Slow Roasted Tomatoes

“I know what you’re going to say: ‘You want me to turn on my oven in the middle of the summer for three freakin’ hours? Are you insane?’ And all I can say is, well, yes, but also the oven is so low that I swear it won’t heat up your house in any noticeable way.  [And] what to do with them? Namely, anything. Use them as a pasta picker-upper, in salsa, or store them in the fridge covered in olive oil, laying them over chicken, salmon, tuna or mixed vegetables. Or mix them with white beans or slivers of basil. [I mostly put them directly] in my mouth. Or in salad. But mostly in my mouth. ” – Deb Perelman, smitten

Cherry tomatoes (or big tomatoes, just roast for longer)
Whole cloves of garlic, unpeeled
Olive oil
Herbs such as thyme or rosemary (optional)

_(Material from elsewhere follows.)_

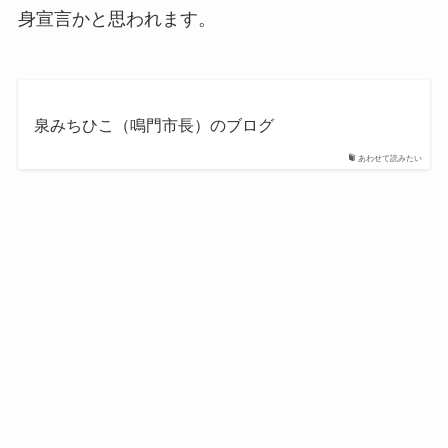
身宣言かと思われます。
泉みちひこ（鳴門市長）のブログ
あわせて読みたい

Preheat oven to 225°F. Halve each cherry or grape tomato crosswise, and arrange face-up on a parchment-lined baking sheet along with the cloves of garlic. Drizzle with olive oil, just enough to make the tomatoes glisten. Sprinkle herbs on, if you are using them, and salt and pepper, though go easily on these because the finished product will be so flavorful you’ll need very little to help it along.

Bake the tomatoes in the oven for about three hours. You want the tomatoes to be shriveled and dry, but with a little juice left inside–this could take more or less time depending on the size of your tomatoes.

Either use them right away, or cool and put them into a bag and freeze,  or let them cool, cover them with some extra olive oil and keep them in the fridge for the best summer condiment, ever. And for snacking.